Women Who Kill – and Women Who Give Life

Jun 27, 2022

מָצָא אִשָּׁה מָצָא טוֹב וַיָּפֶק רָצוֹן מֵיְהֹוָה׃

He who finds a wife has found happiness And has won the favor of Hashem.

ma-TZA i-SHAH MA-tza TOV va-YA-fek ra-TZON may-a-do-NAI

Proverbs 18:22

Who are you? This question seems deceptively simple, answered with a quick look at your driver’s license. But it is, in fact, a deeply complex question, one that we spend our entire lives answering and re-answering. A person’s identity is the sum total of all his experiences plastered over a physical and spiritual conglomeration of our parents. 

But marriage changes this equation entirely. A couple enters the marriage canopy as two individuals and exits as two halves of one entity. When we marry, we tie our fates together; we become two halves of one whole. For better or worse.

The Bible is replete with examples of righteous couples, of holy men and women who so perfectly complemented one another.

But the darker side of marital unity is never more apparent than it is in the story of Korah and the 250 men who joined him in the rebellion against Moses and Aaron. After the judgment against these rebels was passed, the people of Israel separated themselves from the rebels’ tents, leaving the evil men standing at the entrances to their tents, together with their wives. The wives of Korah and his followers bore part of their guilt.

What role did women play in the drama of Korah’s rebellion? In this story, we will discover the awesome power our spouses have over us. They can destroy us – and they can literally save our lives.

Though Korach’s wife is not named in the Torah, the sages describe her as a woman who was envious of Moses’ and Aaron’s positions of leadership. Korah, a first cousin of Moses and also from the tribe of Levi, was a scholar and a student of Moses. His wife had much to be happy about – but it wasn’t enough. She believed her husband deserved a far more prominent leadership role, and that Moses’ was standing in the way of his advancement. Day and night, she dripped this venom in her husband’s ears. “A great man like you should be leading our nation!” 

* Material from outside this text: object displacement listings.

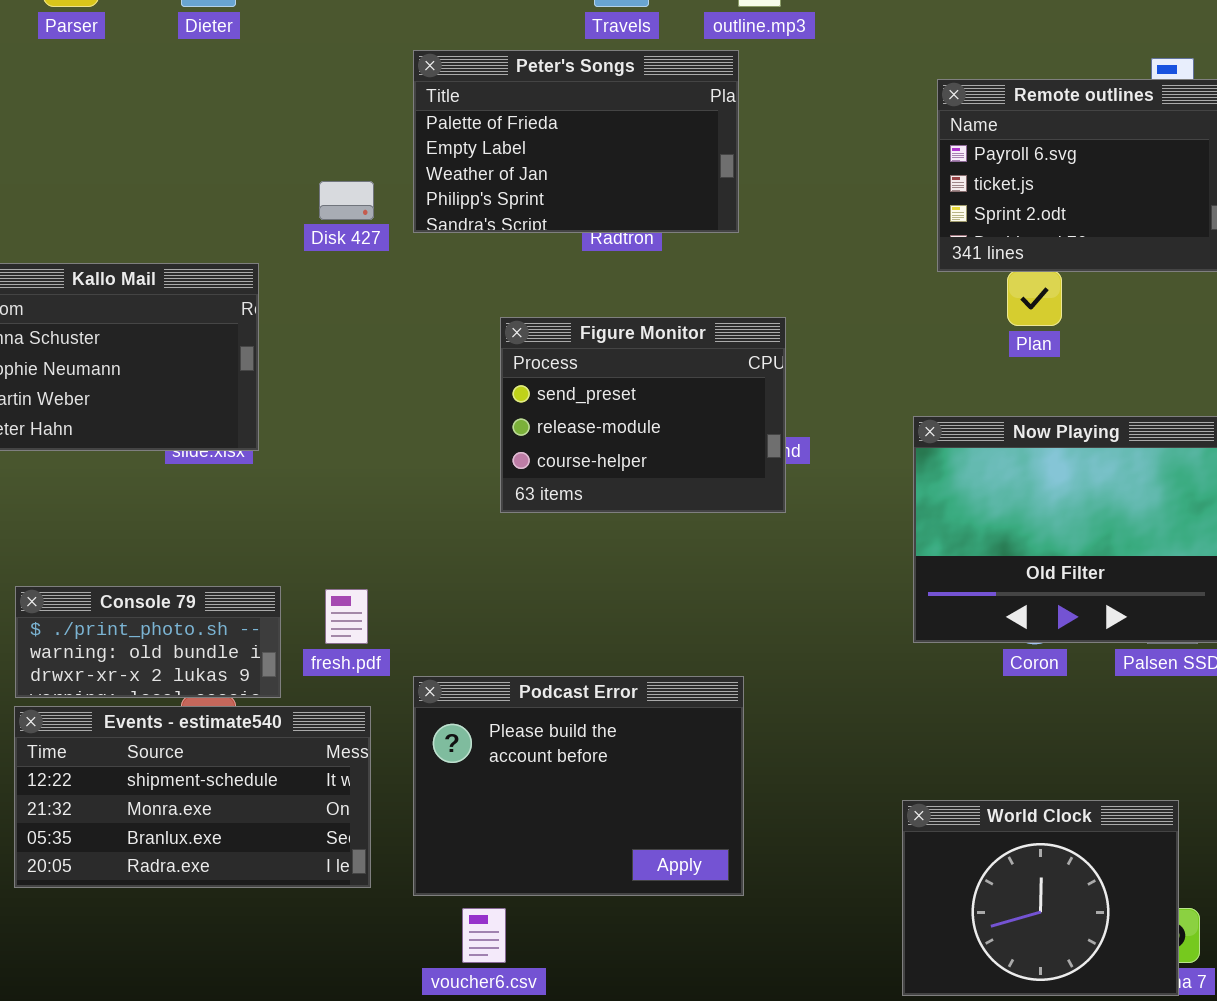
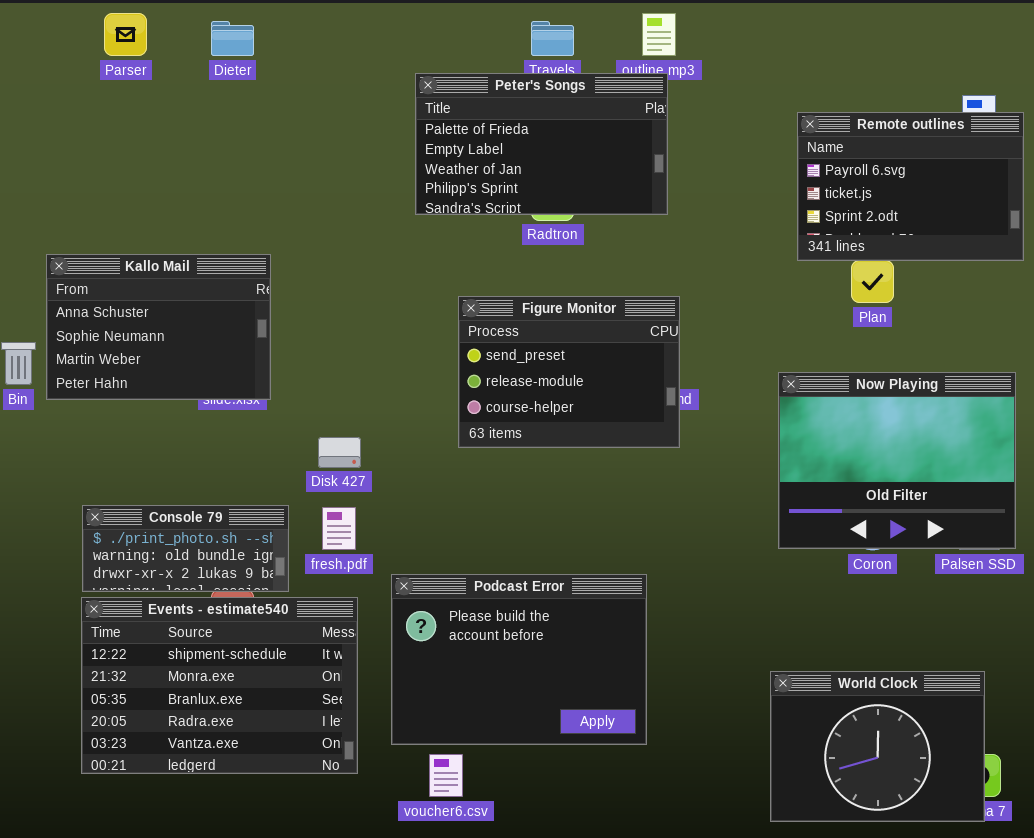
Peter's Songs: [413,50,739,233] -> [415,73,668,215], moved
Disk 427: [319,181,374,220] -> [318,437,361,468], moved
Events - estimate540: [14,706,371,888] -> [81,597,358,774], resized

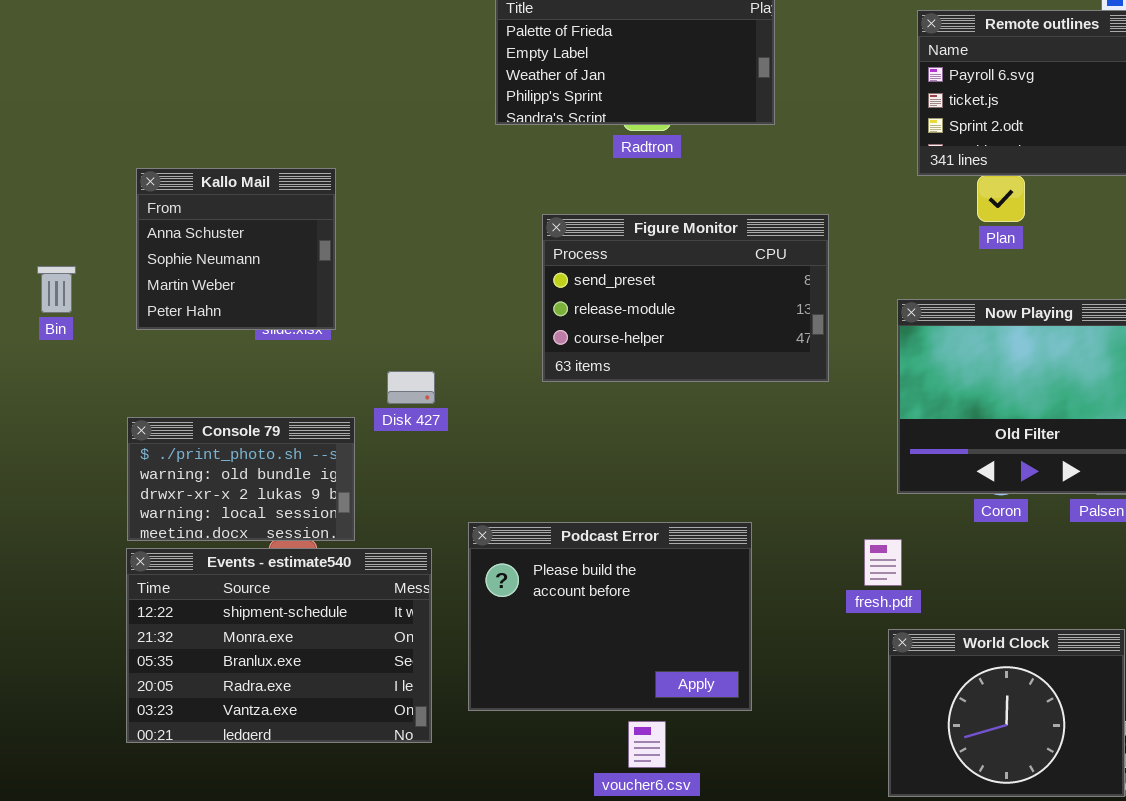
Kallo Mail: [46,254,271,400] -> [136,168,336,330], resized
Figure Monitor: [458,296,680,448] -> [542,214,829,382], resized
Console 79: [82,505,289,592] -> [127,417,355,541], resized
fresh.pdf: [322,507,356,550] -> [864,539,902,586], moved
voucher6.csv: [429,754,463,797] -> [628,721,666,768], moved

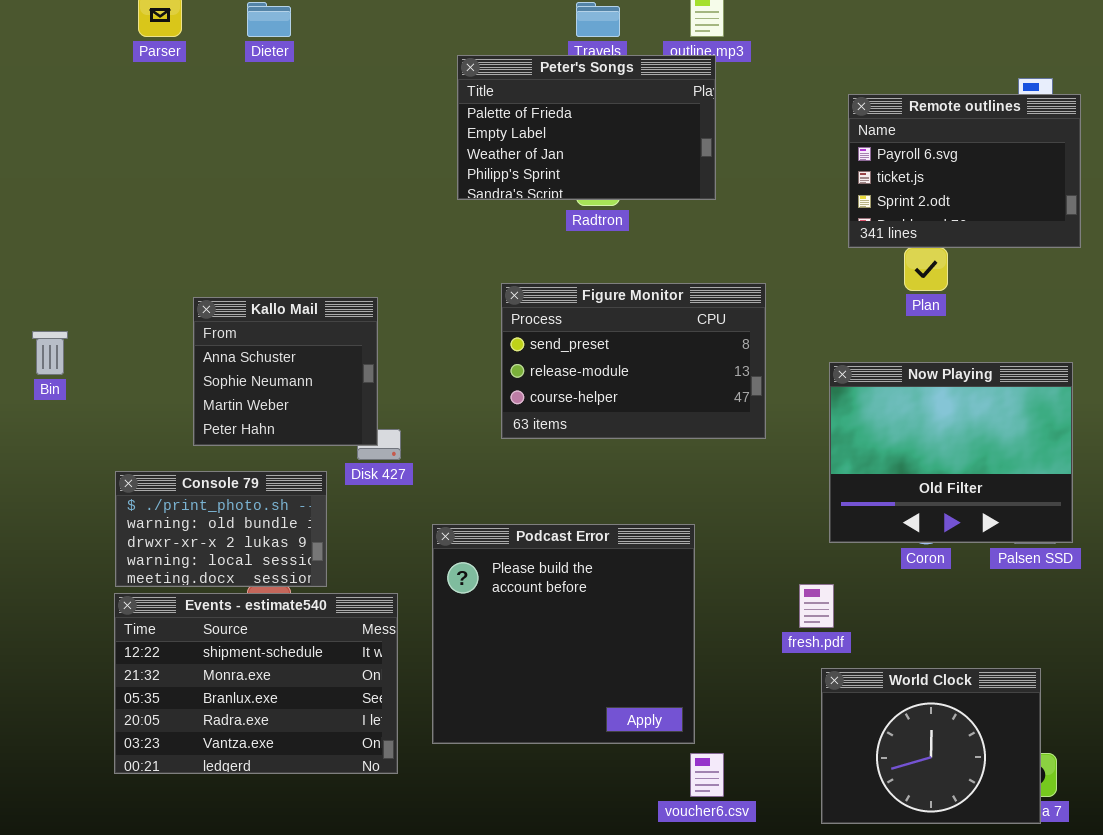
Kallo Mail: [136,168,336,330] -> [193,297,378,446], moved
Podcast Error: [468,522,752,711] -> [432,524,695,744], resized
voucher6.csv: [628,721,666,768] -> [690,753,724,797], moved

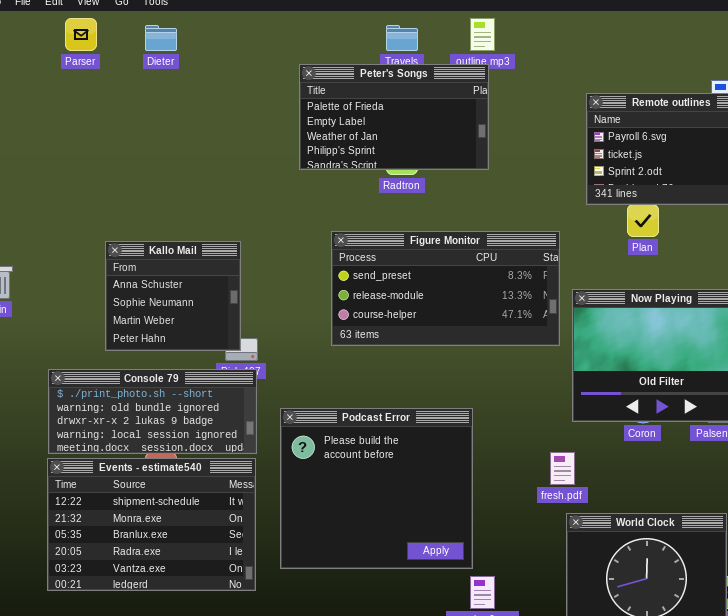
Figure Monitor: [501,283,766,439] -> [331,231,560,346], resized
Console 79: [115,471,327,587] -> [48,369,257,454], resized

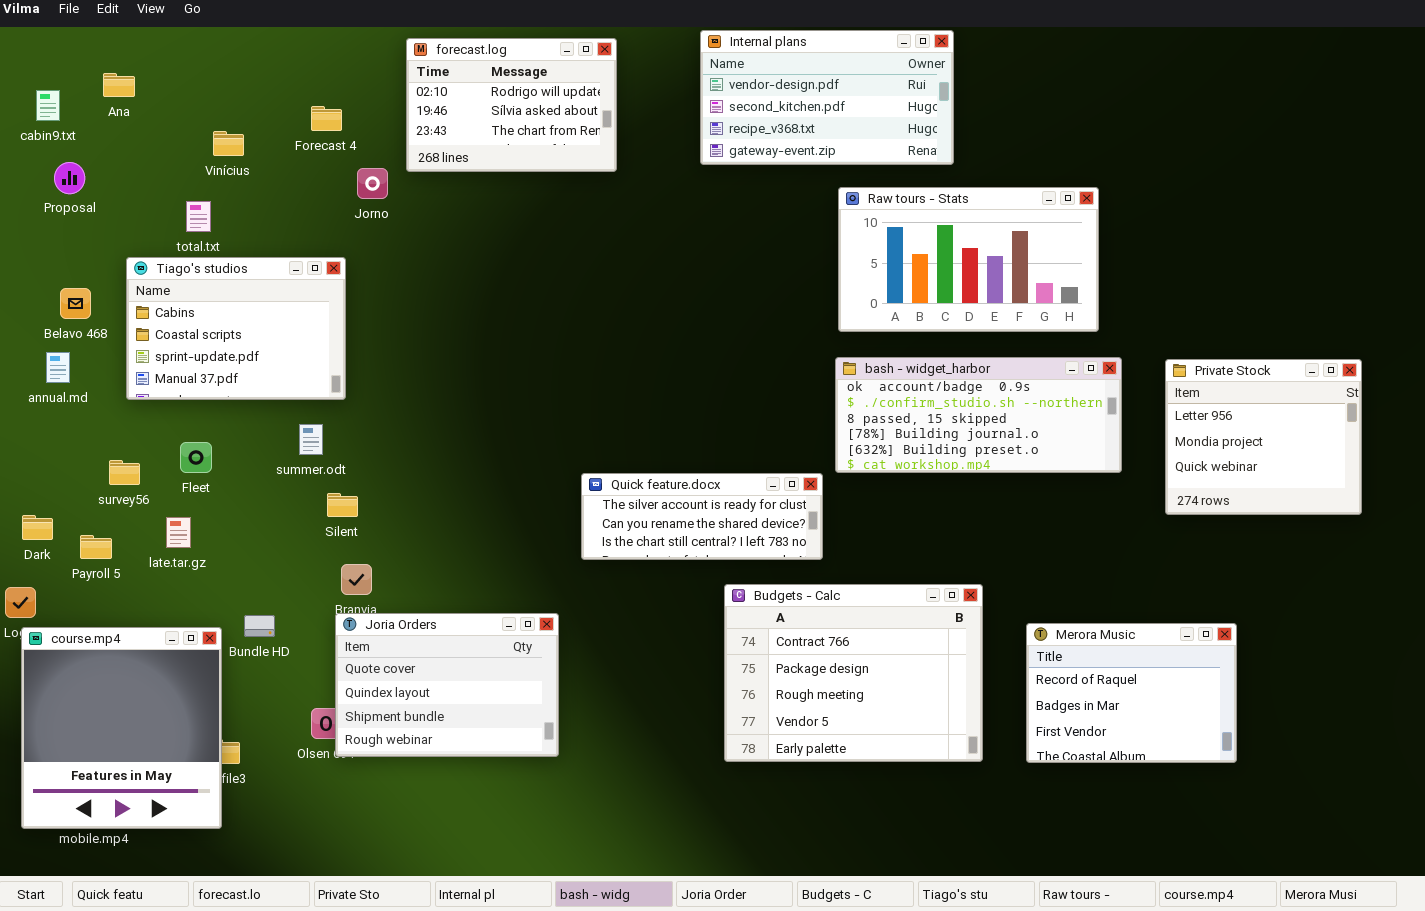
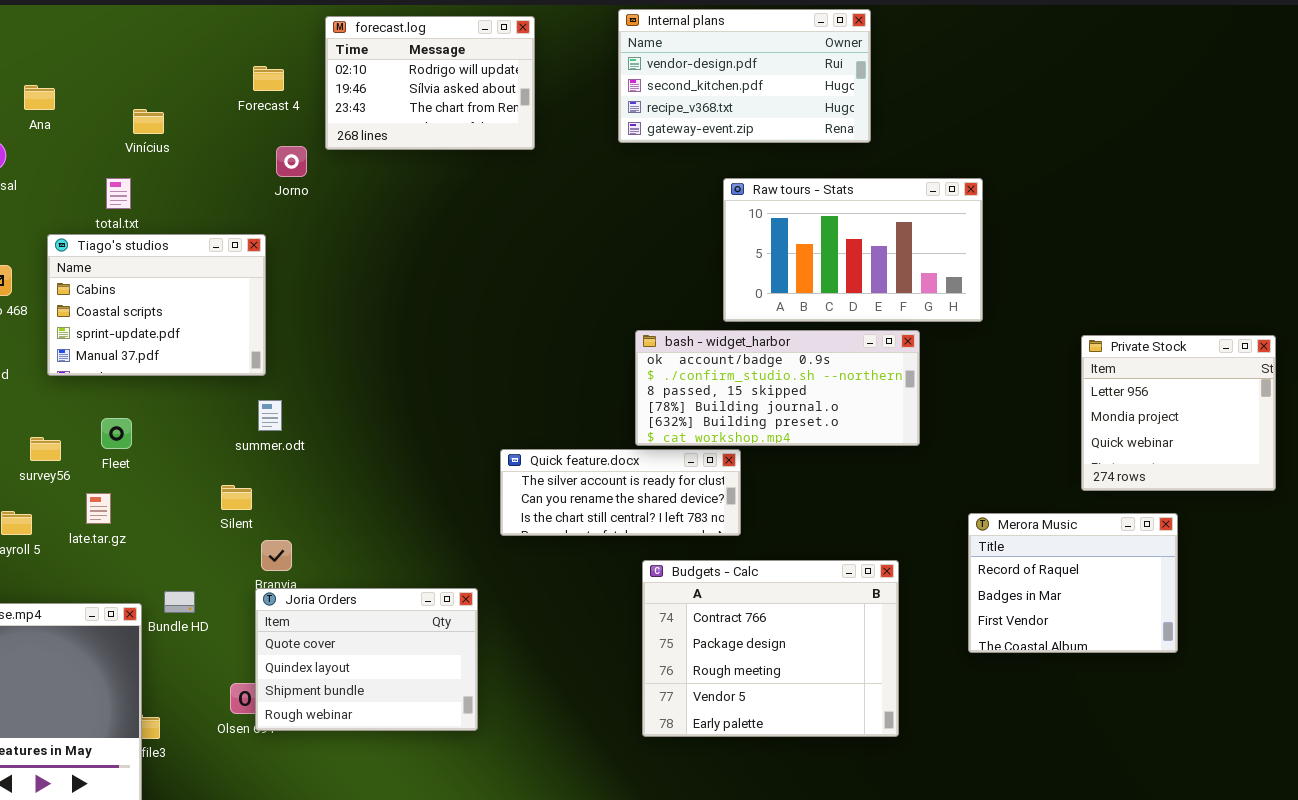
Ana: [103,73,135,97] -> [24,85,55,110], moved
Forecast 4: [311,106,342,131] -> [253,66,284,91], moved
Raw tours - Stats: [838,187,1099,332] -> [723,178,983,322], moved
bash - widget_harbor: [835,357,1122,473] -> [635,330,920,446], moved
summer.odt: [299,424,323,455] -> [258,400,282,431], moved
Silent: [327,493,358,517] -> [221,485,252,510], moved
Merora Music: [1026,623,1237,763] -> [968,513,1178,653], moved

Little by little, she drove a wedge between her husband and Moses. She accused Moses of nepotism, for appointing his brother Aaron and his children to be the priests who conducted the Temple service. Though her husband, as a Levite, also had a role in the Temple service, it was not enough for her. “See the roles that Moses and Aaron have, and see where you are,” she told her husband. “Move forward in life already!”

In contrast, the sages tell of the wife of another member of the rebellion: On son of Peleth. On is listed at the beginning of the chapter as one of those who rebelled against Moses and Aaron along with Korah, Dathan, and Abiram. But at the end of the chapter, when punishment is meted out, On is not mentioned.  

The sages explain the discrepancy in a fascinating way. After Korah declared the rebellion, On joined in. But when he returned home that evening and told his wife of his plan to join the rebellion, she was aghast. She convinced him that the rebellion would not benefit him. He agreed, but explained that he had already pledged his support for Korah; he couldn’t back out now! On himself had already been carried into the dispute led by Korah and was no longer able to judge the situation clearly, with discernment. But his wife understood that he was involved in something disastrous – and used her wisdom to save him and their family.

To save her husband, On’s wife mixed a strong drink to put him to sleep. In the morning, while On slept soundly, she gathered her daughters and they sat together in front of their tent with their hair uncovered. When On failed to come to the rebellion, Korah sent messengers to summon him. But even the evil rebels would not gaze upon the uncovered hair of a woman. 

When Korah and his crowd were swallowed up by the earth, On was at home in bed, saved by his wife. On was too embarrassed to request forgiveness from Moses, but his wife went as his emissary. Moses forgave On but he spent the rest of his days repenting for his sin – and thankful to the wife who had saved him.

Usually, when people talk about the Korah affair, they talk about the big things – dispute, peace, envy, and faith. But between the lines, we discover that what exerts the biggest influence upon us in life are the small things: the messages our partners convey to us in everyday conversations, the atmosphere at home and where it directs us, and the things that we say after a day of work, when the door of our home is closed, as part of the small talk in the living room and in the kitchen.

Our marriages are the most important relationship in our lives. We should never take them for granted. Our relationship with our spouse can bring us closer to God or lead us into rebellion. We must invest our marriage with holiness! Study the Bible together with your spouse, pray together and bring holiness into your home, and together you will accomplish more than you could ever imagine!